Jakarta, gatra.net - Ketua Umum PP Muhammadiyah KH Haedar Nashir menyinggung soal peristiwa penghapusan tujuh kata dalam Piagam Jakarta yang menjadi cikal bakal dari Pancasila. Tujuh kata tersebut ialah "dengan kewajiban menjalankan syariat Islam bagi pemeluk-pemeluknya".
Menurutnya, tokoh-tokoh Islam yang bertoleransi bersedia menghapus tujuh kata tersebut, seperti Ki Bagus Hadikusumo dan Kasman Singodimedjo merupakan tokoh yang punya jasa besar dalam mengintegrasikan antara keislaman dan kebangsaan.
"Karena pada tanggal 18 Agustus 1945 ketika ada deadlock 7 kata dalam piagam Jakarta lalu terjadi negosiasi. Nah peran pak Kasman Singodimedjo, menjembatani dari Bung Karno dan Bung Hatta dengan Ki Bagus Hadikusumo. Dengan demikian maka dua tokoh ini yang punya tanggungjawab dalam peran integrasi nasional antara keislaman dan kebangsaan sehingga sejak itu kita sudah tutup buku," kata Haedar.
Ki Bagus Hadikusumo yang merupakan tokoh Muhammadiyah dan perwakilan dari kalangan Islam bersedia untuk bersama tokoh Islam lain mencoret tujuh kata dalam piagam Jakarta.
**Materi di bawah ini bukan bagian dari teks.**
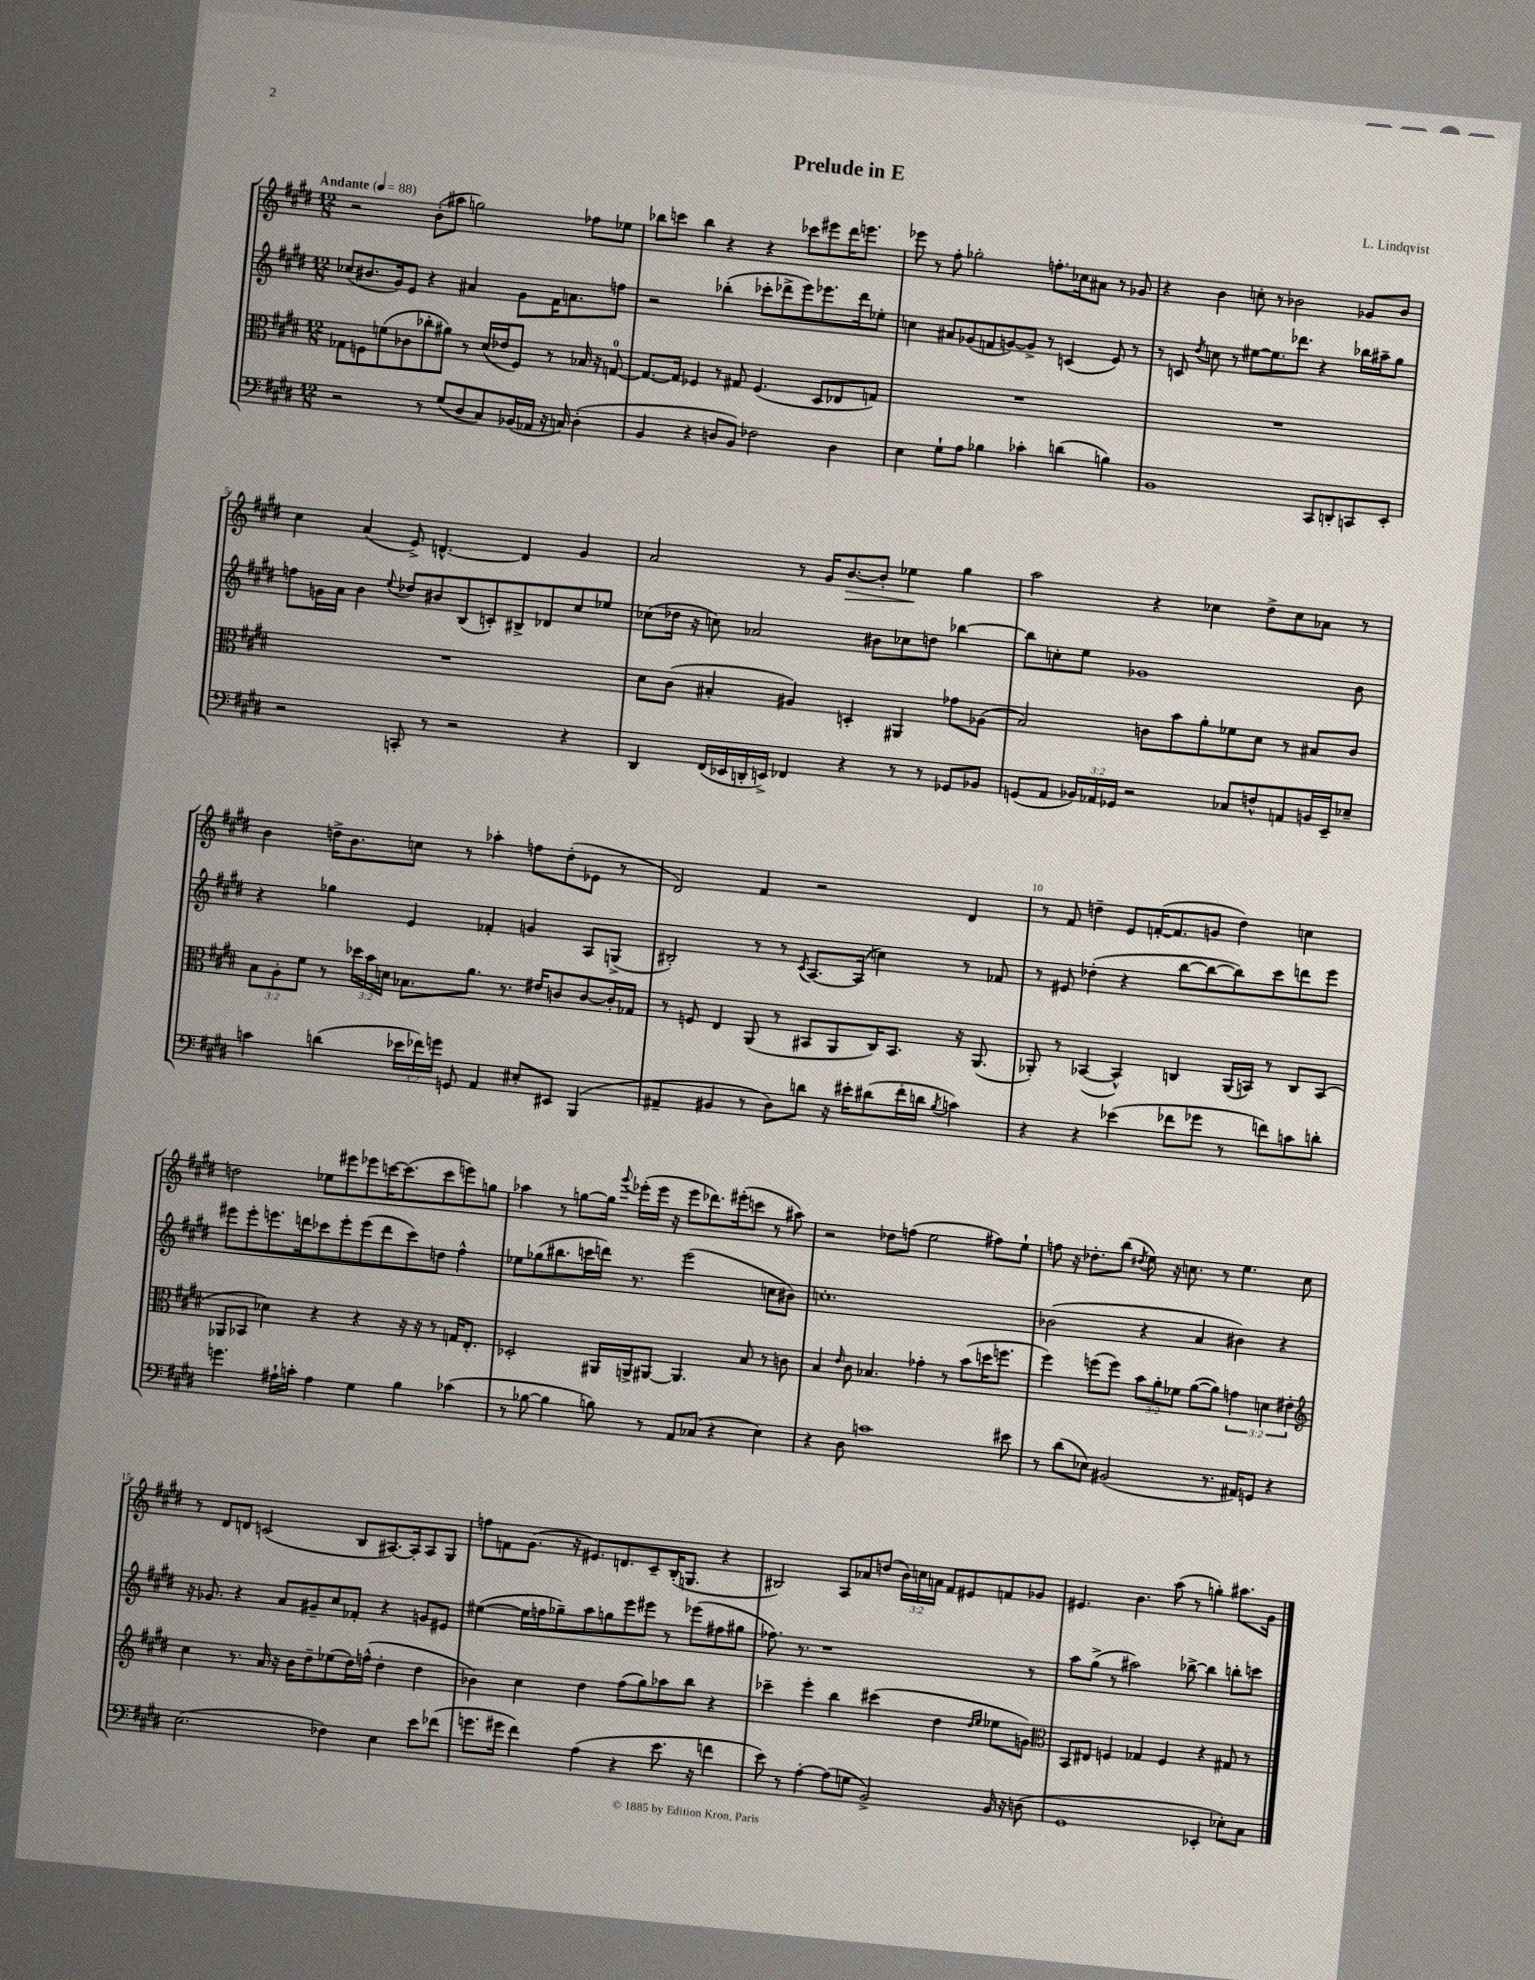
\header { title = "Prelude in E" composer = "L. Lindqvist" }
<<
\new StaffGroup <<
\new Staff = "s0" {
    \clef treble \key e \major \numericTimeSignature \time 12/8 \override Staff.TupletNumber.text = #tuplet-number::calc-fraction-text \tempo "Andante" 4 = 88
    \autoBeamOff r2 b'8[-.( ais''8] g''2) fes''8[ ees''8] |
    bes''8[ c'''8] bes''4 r4 r4 ces'''8[ eis'''8 dis'''16 e'''8.] |
    ees'''8 r8 fis''8-. ges''2-. f''8.[-. ces''16 ais'8] r8 ges'8 |
    r4 b'4 c''8-. r8 bes'2 ges'8[ bes'8] |
    cis''4 a'4( e'8->) d'4.~-^ d'4 gis'4 |
    a'2 r8 gis'16[ b'8.~\> b'8]-. ees''4\! gis''4 |
    a''2 r4 ces''4 dis''8[-> ces''8 aes'8] r8 |
    b'4 d''16[-> b'8. c''8] r8 aes''4-. f''8[ d''8-.( ees'8] r8 |
    dis'2) fis'4 r2 dis'4 |
    r8 fis'8 d''4-- e'8[ f'16~-.( f'8. g'8] d''4) c''4 |
    d''2 ees''8[ eis'''8 ees'''8 c'''16~ c'''8.( c'''8 e'''8) g''8] |
    aes''4 r8 g''8[~ g''16] \appoggiatura { gis'''8 } ees'''16[-.( ees'''16] r16 ees'''8[ des'''8.) eis'''16-.( c'''8] r8 ais''8) |
    r2 des''8[ f''8]( e''2 fis''8[) e''8]-! |
    f''8 r16 des''8.[-. b''8]( \acciaccatura { dis''8 } e''8) r16 c''8. r8 e''4. c''8 |
    r8 dis'8[ d'8] c'2( b8[ ais8.~) ais16-. ais8 gis8] |
    f''8[ f'8 gis'8.]( r16 eis'8.[) d'8. cis'8-- b16-.( g8.] r4 |
    bis2) a8[ aes'8 d''8]( \tuplet 3/2 { b'16[) c''16 a'16] } fis'8[ eis'8 f'8 ges'8] |
    eis'4. b'4. a''8( r8 g''4-.) ais''8.[ gis'16] \bar "|." |
}
\new Staff = "s1" {
    \clef treble \key e \major \numericTimeSignature \time 12/8
    \autoBeamOff ces''8[( bis'8. gis'16) e'8] r4 ais'4 gis'8[ fis'16 a'8. f''8] |
    r2 bes''4-.( ces'''8[-. des'''8-> e'''8) ees'''8. des'''16 ees''8]-. |
    c''4 ais'8[ ges'8( f'8 g'8~) g'8]-> r8 c'4( e'8) r8 |
    r8 c'8 \acciaccatura { dis''8 } c''8 r8 eis''8[~ eis''8. des'''8.] r4 bes''16[ ais''16-- gis''8] |
    f''8[ g'16 a'16] b'4 \appoggiatura { e''8 } des''8[ bis'8 b8( c'8-.) bis8-> des'8 cis''8 ees''8] |
    ces''8[( des''16] r16 c''8) aes'2 bis'8[ ces''8 d''8] bes''4~ |
    bes''8[ c''8-. e''8] ges'1 b'8 |
    r4 ges''4 e'4 fes'4-. g'4 a8[ g8]->( |
    bis2-.) r8 r8 \acciaccatura { cis'8 } a8.[~ a16]( c''4) r8 fes'8 |
    r8 eis'8 des''4-.( r4 b''8[~ b''8~ b''8) cis'''8 d'''8 e'''8] |
    eis'''8[ eis'''8-. e'''8. d'''16 ces'''8 e'''8-. e'''8( d'''8 ces'''8) d''8] fis''4-^ |
    ees''8[ ges''8( bis''8. c'''16 d'''16]) r8. e'''2( c''8[ bis'8]) |
    c''1.-. |
    bes'2( r4 a'4 bis'4) r4 |
    r16 ges'8. r4 a'8[ gis'8-- cis''8 fes'8]-. r4 g'8[ eis'8] |
    eis''4~( eis''16[ f''16 ges''8--) a''8 g''8 e'''8 eis'''8] r8 ees'''8[( fis''8 gis''8] |
    fes''8.) r8. r1 r8 |
    a''8[ gis''8]->( r8 ais''2) bes''8~-> bes''4 b''8[-. c'''8] \bar "|." |
}
\new Staff = "s2" {
    \clef alto \key e \major \numericTimeSignature \time 12/8 \override Staff.TupletNumber.text = #tuplet-number::calc-fraction-text
    \autoBeamOff ges8[ f8 f'8( ces'8 ces''8-. ais'8]) r8 dis'16[( ees'16 f8]) r8 bes16 r16 g8-0~ |
    g8.[~ g16] fes4 r8 gis8 fes4.( dis8[ ees8 g8]) |
    R1. |
    R1. |
    R1. |
    dis'8[ cis'8]( bis4-. ais4) d4-. ais,4 ges'8[ aes8]( |
    b2) c'8[ b'8 a'8-. fes'8 dis'8] r8 bis8[ c'8] |
    \tuplet 3/2 { b8[ a8-. fis'8] } r8 \tuplet 3/2 { des''16[ b'16 d'16] } bes8.[ a'8.] r8. eis'16[ c'8 c'8~ c'16-. ges16] |
    r8 f8 e4 a,8( r8 bis,8[ a,8 cis16) bis,8.] r16 a,8.( |
    aes,8-.) r8 bes,4~( bes,4-^) c4 aes,16[( b,16]) r8 c8[ b,8]( |
    aes,8[ bes,8] des'4) r4 r4 r16 r16 r8 g16[ e8.]-. |
    des2-. ais,16[ a,16-> ais,8]~ ais,4. b8 r8 c'8 |
    b4 \grace { e'16 } cis'8 bes4. ges'4-. r8 b'8[( d''16 f''8.] |
    fis''4) f''8[( f''8]) \tuplet 3/2 { b'8[ a'8-. fes'8] } a'8[~( a'8]) \tuplet 3/2 { g'4 d'4 eis'4-. } |
    \clef treble cis''4 r8. a'16 r16 b'16[ dis''8-- ees''8( dis''16) f''16]-^( dis''4-. dis''4 |
    bes'4) cis''4 dis''4 fis''8[( gis''8) aes''8 b''8] r4 |
    ces'''4-- e'''4-. b''4 cis'''4( dis''4 \grace { dis''16[ e''16] } ees''8[ g'8]) |
    \clef alto b,8[ eis8] f4 ges4 f4 r4 gis8 r8 \bar "|." |
}
\new Staff = "s3" {
    \clef bass \key e \major \numericTimeSignature \time 12/8 \override Staff.TupletNumber.text = #tuplet-number::calc-fraction-text
    \autoBeamOff r2 r8 gis8[( dis8 cis8) bes,16( aes,16] r16 c16) dis4-.( |
    b,4 r4 d8[ b,8]) fes2 d4 |
    e4 gis8[-! a8] bes4 ces'4-. d'4( b4) |
    b,1 cis,8[ d,8-. c,8 e,8]-. |
    r2 c,8-. r8 r2 r4 |
    dis,4 fis,16[( ees,16 d,16-. e,16]->) fes,4 r4 r8 r8 ges,8[ bes,8] |
    g,8[( a,8] \tuplet 3/2 { bes,16[) aes,16 ges,16] } r2 ces8[ f8-^ a,8 b,16 e,16-- ees8]-- |
    c'4 d'4( \tuplet 3/2 { ees'16[ fes'16) g'16] } g,8 a,4 eis8[-. eis,8] b,,4( |
    ais,4-- bis,4 r8 dis8[) d'8] r16 eis'16[-. dis'8( fis'16-. d'16] \acciaccatura { b8 } c'4) |
    r4 r4 ees'4( fes'8[ ges'8] r8 f'8[) c'8 d'8]-. |
    g'4. ais16[-! c'16]-. ais4 gis4 b4 ces'4( |
    r8 bes8~ bes4 b8) r8 a,8[ ces8]( r4 e4) |
    r4 dis8 c'1 eis'8 |
    r8 dis'8[( ees8]) bis,2( r8. ais,16[) g,8] r4 |
    e2.( fes4) e4 e'8[ fes'8]( |
    g'8.[ gis'16] fis'4) a4( r4 e'8. r16 f'4 |
    e'8) r8 a4~-. a8[( g8] b,2->) b,16 r16 d8( |
    gis,1 ees,4-. ees8[-.) cis8] \bar "|." |
}
>>
>>
\layout { \context { \Score \override BarNumber.break-visibility = ##(#f #t #t) barNumberVisibility = #(every-nth-bar-number-visible 5) } }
Namun, tambah Haedar, mereka meminta agar sila Ketuhanan yang semula pada posisi sila kelima dipindah menjadi sila pertama dan ditambahkan kalimat: Ketuhanan Yang Maha Esa.
Berdasarkan fakta sejarah tersebut, Haedar Nashir menegaskan bahwa antara keislaman dan keindonesiaan bersenyawa dan tidak ada lagi kontradiksi. "Itu juga jangan dibawa pada kontradiksi oleh siapapun," tegas Haedar.
Saat ini setelah 74 tahun merdeka, tandas Haedar, menjadi tugas bagi umat Islam untuk mewujudkan nilai-nilai keislaman kedalam perdamaian, pembangunan dan kemajuan.
"Saya pikir dengan dua posisi dan peran ini (keislaman dan keindonesiaan) secara bersenyawa, maka Indonesia akan lebih kuat dan lebih maju," demikian Haedar.